A more reliable approach would be native browser functionalities that allow applications to securely erase values from memory and handle passwords in a secure way, or to mark values as sensitive so they are securely overwritten by the browser automatically. However, SecPassInput can be deployed without further requirements on the client side, thus fills the gap and builds a foundation for further work to provide such functionality natively in the browser.

Regarding values processed via JavaScript, browsers can add a method to allow web applications to mark values such as passwords as sensitive. Such values can then be cleared by the browser in a memory-secure way.

On the operating-system level, a security mechanism can be introduced that allows processes to be marked as sensitive. The operating system can then take care of securely overwriting the processes’ memory as early as possible, including immediate overwrites of deallocated memory values.

Relevance of the Threat Model. The attacker considered in our threat model has very strong capabilities, including access to most parts of memory while the password is not entered. This can be used to read any data handled by the web application, for example cryptographic keys derived from the password or session identifiers in cookies or the local storage. Consequently, protecting the password from an attacker may not be sufficient if sensitive data derived from it still leaks to the attacker.

To address this limitation, the web application can further reduce the time such sensitive data is contained in memory, for example by repeating the key derivation every time the key is required. However, this increases the number of times that the password is required, which may provide a larger threat surface for attacks on the password input.
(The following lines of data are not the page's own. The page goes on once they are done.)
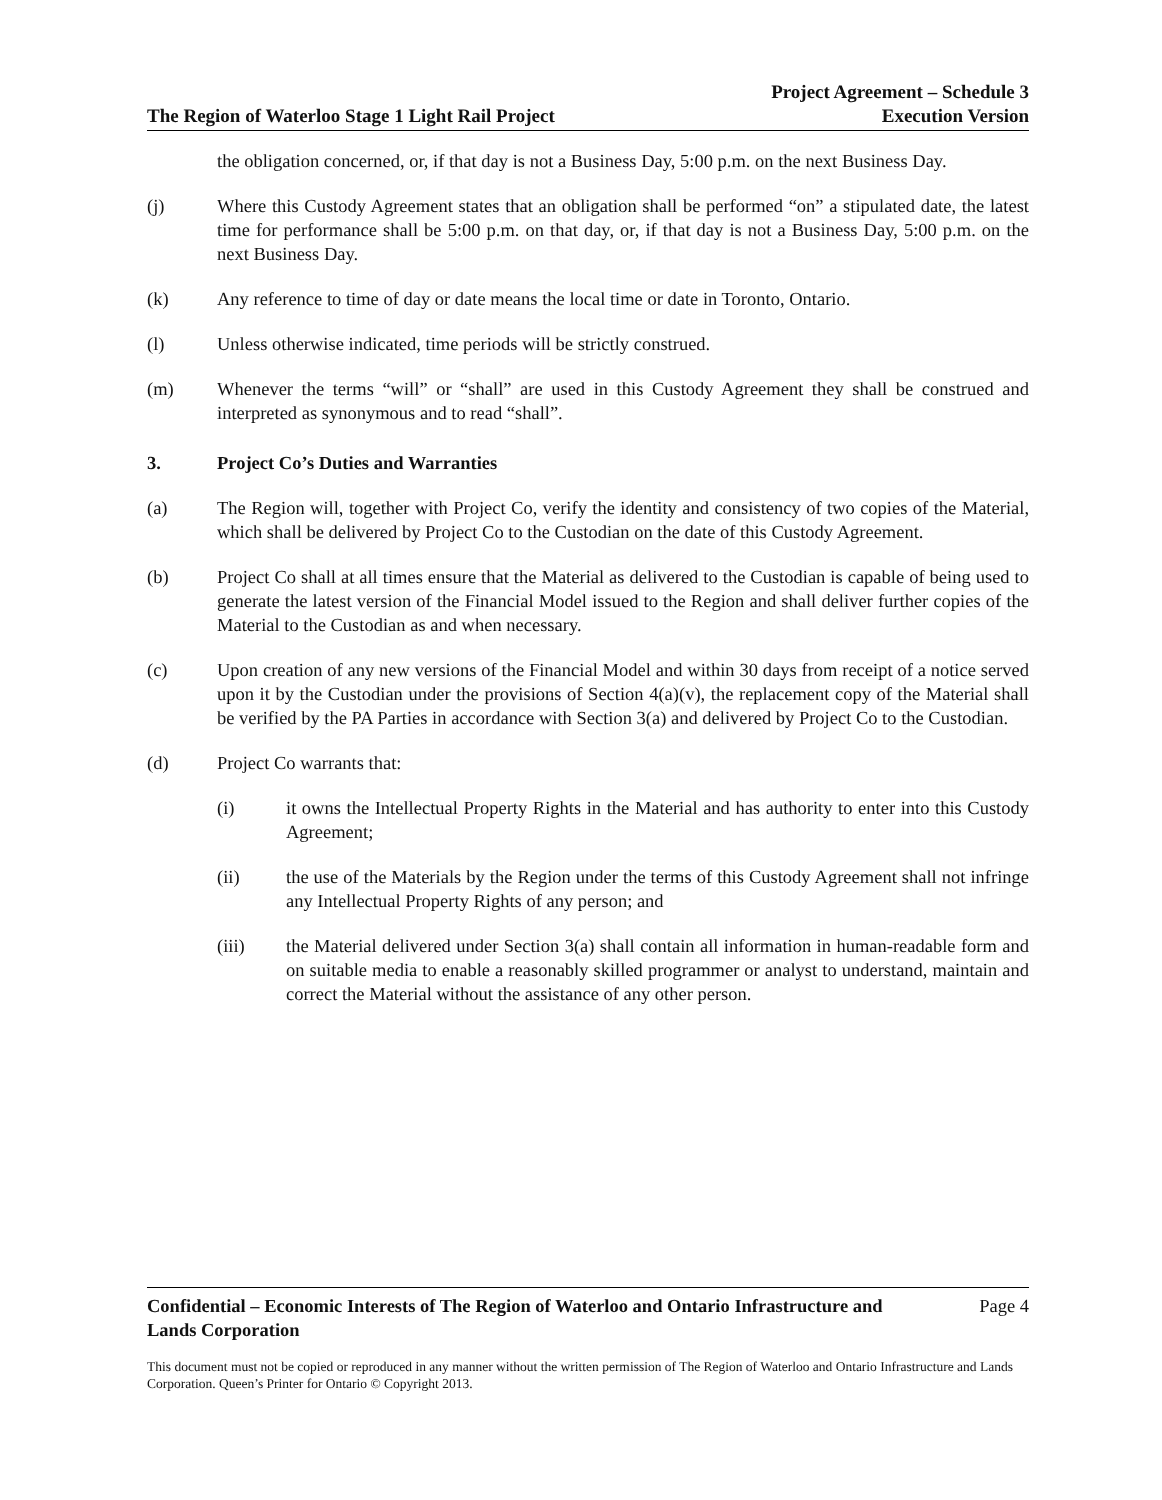The Region of Waterloo Stage 1 Light Rail Project
Project Agreement – Schedule 3
Execution Version
the obligation concerned, or, if that day is not a Business Day, 5:00 p.m. on the next Business Day.
(j) Where this Custody Agreement states that an obligation shall be performed “on” a stipulated date, the latest time for performance shall be 5:00 p.m. on that day, or, if that day is not a Business Day, 5:00 p.m. on the next Business Day.
(k) Any reference to time of day or date means the local time or date in Toronto, Ontario.
(l) Unless otherwise indicated, time periods will be strictly construed.
(m) Whenever the terms “will” or “shall” are used in this Custody Agreement they shall be construed and interpreted as synonymous and to read “shall”.
3. Project Co’s Duties and Warranties
(a) The Region will, together with Project Co, verify the identity and consistency of two copies of the Material, which shall be delivered by Project Co to the Custodian on the date of this Custody Agreement.
(b) Project Co shall at all times ensure that the Material as delivered to the Custodian is capable of being used to generate the latest version of the Financial Model issued to the Region and shall deliver further copies of the Material to the Custodian as and when necessary.
(c) Upon creation of any new versions of the Financial Model and within 30 days from receipt of a notice served upon it by the Custodian under the provisions of Section 4(a)(v), the replacement copy of the Material shall be verified by the PA Parties in accordance with Section 3(a) and delivered by Project Co to the Custodian.
(d) Project Co warrants that:
(i) it owns the Intellectual Property Rights in the Material and has authority to enter into this Custody Agreement;
(ii) the use of the Materials by the Region under the terms of this Custody Agreement shall not infringe any Intellectual Property Rights of any person; and
(iii) the Material delivered under Section 3(a) shall contain all information in human-readable form and on suitable media to enable a reasonably skilled programmer or analyst to understand, maintain and correct the Material without the assistance of any other person.
Confidential – Economic Interests of The Region of Waterloo and Ontario Infrastructure and
Lands Corporation Page 4
This document must not be copied or reproduced in any manner without the written permission of The Region of Waterloo and Ontario Infrastructure and Lands Corporation. Queen’s Printer for Ontario © Copyright 2013.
To protect from exploitation of leaked session identifiers, IP-based access restrictions can be enforced. Thus, extracting such session identifiers from the victim’s device is less critical than extracting the password, which allows to arbitrarily request new valid session identifiers.

9 Conclusion

In this paper, we analyzed the retention time of sensitive data in memory of popular web browsers. Our research revealed that passwords entered in browsers may stay in the computers’ memory for a long time even after closing the browser and almost always remain in memory longer than required.

As a protective measure, we proposed SecPassInput, a JavaScript library that allows web applications to explicitly clear password input values from memory. We implemented a proof of concept of SecPassInput as a JavaScript library. Our evaluation showed that SecPassInput with its on-screen keyboard can guarantee that passwords are immediately cleared from memory as soon as they are removed from the input in all tested browsers. Using APIs such as the Web Cryptography API in some browsers causes additional copies in memory that cannot be cleared by the web application nor SecPassInput.

As future work, we intend to research more extensive protective strategies, which may be incorporated directly into the browser or operating system. Also, regarding usable security, we intend to integrate password advice and password strength validation into SecPassInput.